A red-emitting naphthofluorescein-based fluorescent probe for selective detection of hydrogen peroxide in living cells

Abstract

We report the synthesis, properties, and cellular application of Naphtho-Peroxyfluor-1 (NPF1), a new fluorescent indicator for hydrogen peroxide based on a red-emitting naphthofluorescein platform. Owing to its boronate cages, NPF1 features high selectivity for hydrogen peroxide over a panel of biologically relevant reactive oxygen species (ROS), including superoxide and nitric oxide, as well as excitation and emission profiles in the far-red region of the visible spectrum (>600nm). Flow cytometry experiments in RAW264.7 macrophages establish that NPF1 can report changes in peroxide levels in living cells.

Figure 1

Fluorescence response of 5 µM NPF1 to 100 µM H₂O₂. The dashed spectrum was acquired before H₂O₂ addition (dotted line) and the solid line spectra shown were acquired after 10, 20, 30, 40, 50 and 60 min incubation with H₂O₂. Spectra were acquired in 20 mM HEPES, pH 7.5, at 37 °C (λ_exc = 598 nm).

Figure 2

Fluorescence responses of 5 µM NPF1 to 100 µM reactive oxygen species (ROS). Hydrogen peroxide (H₂O₂), tert-butyl hydroperoxide (TBHP), and hypochlorite (OCl⁻) were delivered from 30%, 70%, and 5% aqueous solutions, respectively. Hydroxyl radical (^•OH) and tert-butoxy radical (^•O^tBu) were generated by reactions of 1 mM Fe²⁺ with 100 µM H₂O₂ or 100 µM TBHP, respectively. Superoxide (O₂⁻) was generated enzymatically using a xanthine/xanthine oxidase system. NO⁺ was delivered using S-nitrosocysteine (SNOC). NO was delivered using NOC-5. Spectra were acquired in 20 mM HEPES, pH 7.5, and all data were obtained after incubation with the appropriate ROS at 37 °C. Bars represent relative emission responses (λ_exc = 598 nm, λ_em = 660 nm at 0 (white), 15 (light gray), 30 (gray), 45 (dark gray), and 60 min (black) after addition of the appropriate ROS.

Figure 3

Time-course kinetics measurement of the fluorescence response of NPF1 to H₂O₂. Data were collected under pseudo-first-order conditions (1 µM NPF1, 1 mM H₂O₂). Spectra were acquired in 20 mM HEPES, pH 7.5, at 25 °C (λ_exc = 598 nm, λ_em = 660 nm), and data are plotted as relative emission intensities over initial background.

Figure 4

Flow cytometry analysis of NPF1-loaded live RAW 264.7 macrophages in response to increases in H₂O₂ levels.
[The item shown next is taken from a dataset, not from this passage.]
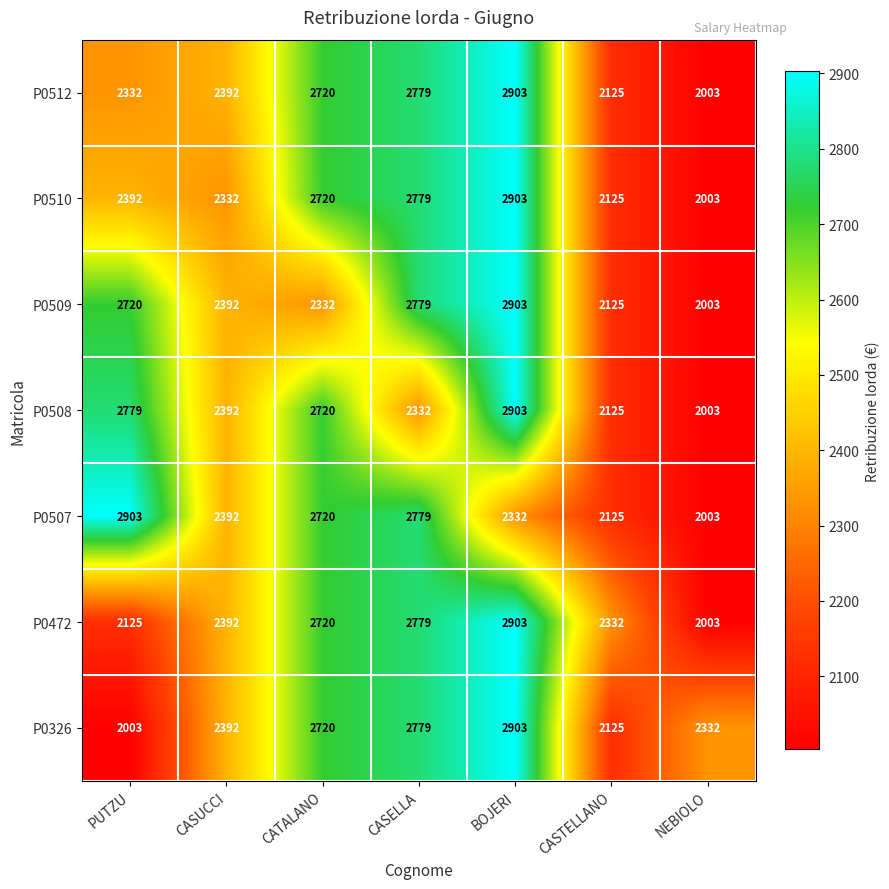

Between CASUCCI and CASELLA, which series saw the biggest shift?

P0510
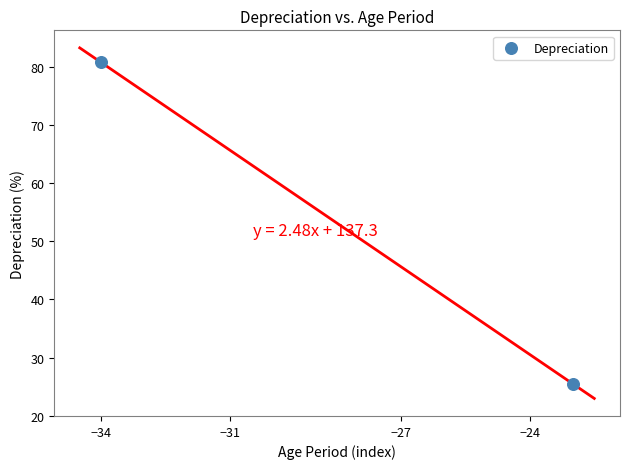

What is the average Y value?

53.1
Two aliquots of cells were incubated with 20 µM NPF1 for 1 h. 100 µM H₂O₂ was subsequently added to one of the aliquots and the cells were incubated for an additional 1 h. Cells were then analyzed by flow cytometry. (a) Represetative flow cytometry trace from one experiment described above. Data are shown for NPF1-loaded control cells in the absence of H₂O₂ (gray) and cells treated with H₂O₂ (red). (b) Mean relative fluorescence for populations shown in panel (a) from three replicate experiments. Error bars represent the standard deviation from the mean for the three experiments. The data represent at least 10,000 cells for each analysis.

Scheme 1

Synthesis and activation of Naphtho-Peroxyfluor-1 (NPF1). Reagents and conditions: (i) N-phenyl-bis(trifluoromethanesulfonimide), DIPEA, DMF, 25 °C, 24 h. (ii) Pd(dppf)Cl₂•CH₂Cl₂, dppf, bis(pinacolato)diboron, KOAc, 1,4-dioxane, 100 °C, 24 h.